■ Try it: Can you return every one of the lines below word for word, leaving the pictures out?

■ Dataset extract:
= = = = =

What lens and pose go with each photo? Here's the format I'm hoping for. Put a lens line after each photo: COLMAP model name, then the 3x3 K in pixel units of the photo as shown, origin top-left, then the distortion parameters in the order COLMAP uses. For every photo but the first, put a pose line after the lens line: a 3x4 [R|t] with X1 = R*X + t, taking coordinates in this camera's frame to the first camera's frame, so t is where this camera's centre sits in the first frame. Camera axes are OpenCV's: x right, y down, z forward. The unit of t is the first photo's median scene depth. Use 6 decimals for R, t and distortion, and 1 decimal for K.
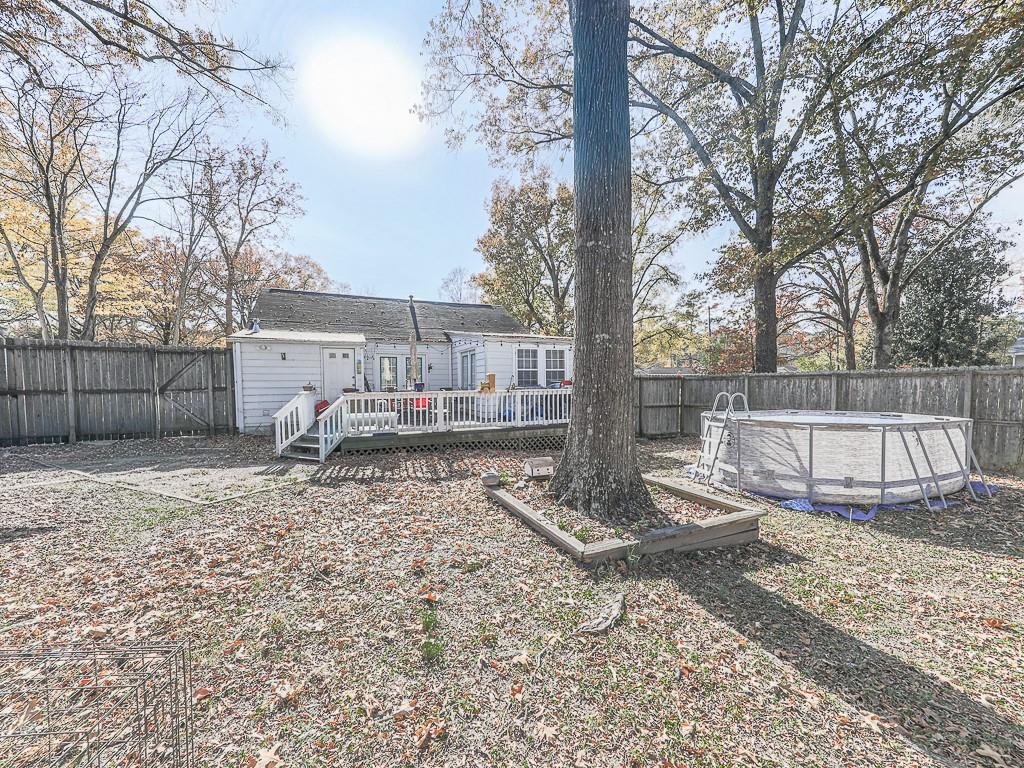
lens RADIAL K [[340.0, 0, 512.5], [0, 340.0, 397.1], [0, 0, 1]] dist [0.014576, -0.003741]
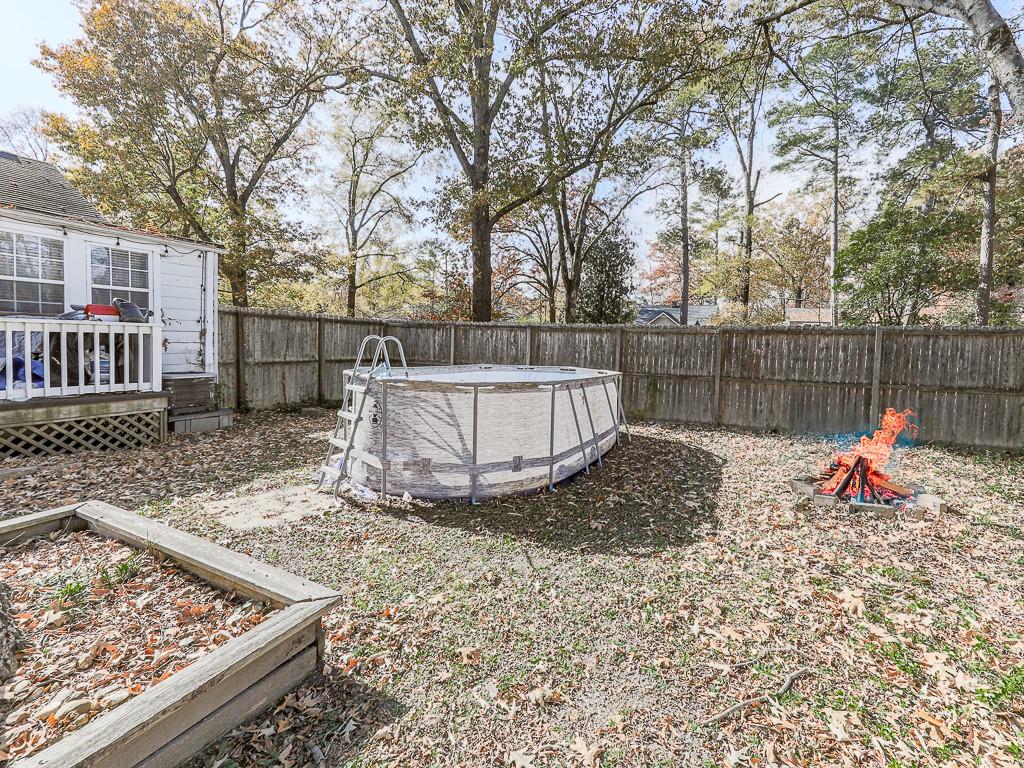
lens RADIAL K [[316.8, 0, 511.6], [0, 316.8, 356.1], [0, 0, 1]] dist [0.000081, 0.000011]
pose [[0.817770, 0.013758, 0.575381, 0.386645], [-0.015697, 0.999876, -0.001599, 0.015823], [-0.575332, -0.007724, 0.817884, 0.308575]]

= = = = =

■ Output for this task:
What lens and pose go with each photo? Here's the format I'm hoping for. Put a lens line after each photo: COLMAP model name, then the 3x3 K in pixel units of the photo as shown, origin top-left, then the distortion parameters in the order COLMAP uses. For every photo but the first, put a pose line after the lens line: a 3x4 [R|t] with X1 = R*X + t, taking coordinates in this camera's frame to the first camera's frame, so t is where this camera's centre sits in the first frame. Camera axes are OpenCV's: x right, y down, z forward. The unit of t is the first photo's median scene depth. Use 6 decimals for R, t and distortion, and 1 decimal for K.
lens RADIAL K [[340.0, 0, 512.5], [0, 340.0, 397.1], [0, 0, 1]] dist [0.014576, -0.003741]
lens RADIAL K [[316.8, 0, 511.6], [0, 316.8, 356.1], [0, 0, 1]] dist [0.000081, 0.000011]
pose [[0.817770, 0.013758, 0.575381, 0.386645], [-0.015697, 0.999876, -0.001599, 0.015823], [-0.575332, -0.007724, 0.817884, 0.308575]]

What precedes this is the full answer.